The humanitarian situation, especially in the northern Gaza Strip, continued to be very severe. The Israeli public is barely aware of it, because most of the country's media have downplayed Palestinian suffering since the war began with the massacre in the Gaza border communities. Obviously, Hamas propaganda invents and inflates stories, but the crisis – which is described as verging on starvation in some areas – is real and affects the reactions of the international community and the growing demands to declare an immediate cease-fire.

Israel and the U.S. want to include this in reaching an agreement for the release of the hostages, which would include a six-week cease-fire and the release of almost 1,000 Palestinian prisoners in exchange for about 40 Israeli hostages (women, elderly, sick and wounded). Reports out of the Qatari capital, Doha, are numerous and contradictory. However, the fact that some members of the Israeli negotiation delegation are still there and that close talks are taking place - that is, frequent messages are sent from the mediators to the Hamas overseas leadership, which permanently resides there - indicates that there is some chance of progress in the talks. That was a format absent in the previous rounds in Paris and Cairo, where the delegation quickly returned to Israel, usually without any real achievements.

 

Hamas political leader Yahya Sinwar in 2022.  (Photo credit: Hatem Rawagh / Agence France-Presse (AFP)  //  Haaretz)

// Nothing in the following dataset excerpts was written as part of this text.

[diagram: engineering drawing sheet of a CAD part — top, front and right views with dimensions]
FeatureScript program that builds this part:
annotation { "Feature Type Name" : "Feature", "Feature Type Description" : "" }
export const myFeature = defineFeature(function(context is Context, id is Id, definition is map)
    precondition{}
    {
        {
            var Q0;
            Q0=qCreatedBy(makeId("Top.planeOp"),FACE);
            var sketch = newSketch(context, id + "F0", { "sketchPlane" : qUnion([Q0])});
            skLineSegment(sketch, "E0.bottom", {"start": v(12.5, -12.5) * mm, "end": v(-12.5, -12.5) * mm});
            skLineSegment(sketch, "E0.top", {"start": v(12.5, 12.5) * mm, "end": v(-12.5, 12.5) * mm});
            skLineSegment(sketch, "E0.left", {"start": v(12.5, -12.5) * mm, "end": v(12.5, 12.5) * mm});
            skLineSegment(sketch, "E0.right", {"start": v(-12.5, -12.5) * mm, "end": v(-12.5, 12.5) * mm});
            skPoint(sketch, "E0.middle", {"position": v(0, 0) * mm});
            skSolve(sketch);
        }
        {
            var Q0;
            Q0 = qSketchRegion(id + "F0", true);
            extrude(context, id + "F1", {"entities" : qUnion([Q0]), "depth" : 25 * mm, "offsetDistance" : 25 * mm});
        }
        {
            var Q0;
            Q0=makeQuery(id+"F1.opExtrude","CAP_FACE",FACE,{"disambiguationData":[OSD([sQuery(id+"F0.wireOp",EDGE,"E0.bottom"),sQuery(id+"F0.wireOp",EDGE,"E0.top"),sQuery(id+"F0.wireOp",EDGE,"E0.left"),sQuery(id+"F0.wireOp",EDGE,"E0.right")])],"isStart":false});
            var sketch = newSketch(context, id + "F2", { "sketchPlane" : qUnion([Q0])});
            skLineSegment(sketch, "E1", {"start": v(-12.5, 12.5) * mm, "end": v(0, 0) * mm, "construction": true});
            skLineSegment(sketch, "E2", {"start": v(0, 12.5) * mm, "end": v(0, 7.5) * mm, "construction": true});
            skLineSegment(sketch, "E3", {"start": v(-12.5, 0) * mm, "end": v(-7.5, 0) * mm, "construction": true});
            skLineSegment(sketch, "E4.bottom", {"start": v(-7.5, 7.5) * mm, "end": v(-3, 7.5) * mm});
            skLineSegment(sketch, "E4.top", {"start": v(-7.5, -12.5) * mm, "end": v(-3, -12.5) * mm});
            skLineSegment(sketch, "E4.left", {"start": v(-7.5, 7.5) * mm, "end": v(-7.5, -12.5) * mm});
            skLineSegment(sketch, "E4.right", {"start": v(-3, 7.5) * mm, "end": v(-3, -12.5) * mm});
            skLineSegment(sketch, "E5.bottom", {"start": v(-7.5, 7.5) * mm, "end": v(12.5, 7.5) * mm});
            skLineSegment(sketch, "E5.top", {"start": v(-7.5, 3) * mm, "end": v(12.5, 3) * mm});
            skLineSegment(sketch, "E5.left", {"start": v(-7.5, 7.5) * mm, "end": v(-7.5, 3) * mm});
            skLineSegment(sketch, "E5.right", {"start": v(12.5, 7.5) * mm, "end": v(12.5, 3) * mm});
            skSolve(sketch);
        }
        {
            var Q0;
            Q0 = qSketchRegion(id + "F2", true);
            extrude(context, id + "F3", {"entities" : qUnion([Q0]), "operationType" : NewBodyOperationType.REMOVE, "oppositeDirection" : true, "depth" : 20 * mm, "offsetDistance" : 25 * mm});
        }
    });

The final decider on the Hamas side, and possibly in general, will be Yahya Sinwar, its leader in Gaza. It has already been reported that communication with him is interrupted because he is in hiding for fear of being captured by the IDF and Shin Bet security service. It turns out that in the first deal, in late November, Sinwar had, at some point, lost patience for dealing with the fine print of the negotiations and simply decided in favor of the deal without listening any more to his colleagues living in luxury in Qatar hotels. That could happen this time, too.

Hopes have been periodically raised through the war that a settlement to end the fighting would somehow include the consent of Sinwar and Hamas military leaders to go into exile outside Gaza in exchange for a promise not to harm them. A senior IDF officer who recently visited Military Intelligence's Unit 8200 asked the veteran NCOs, who have specialized for years in collecting intelligence on Sinwar (the men whom the army didn't really bother listening to before the October 7 massacre), whether such a compromise was possible. The intelligence men answered with a sweeping no: they assess that Sinwar will prefer staying in Gaza, even if that means gambling with his personal fate.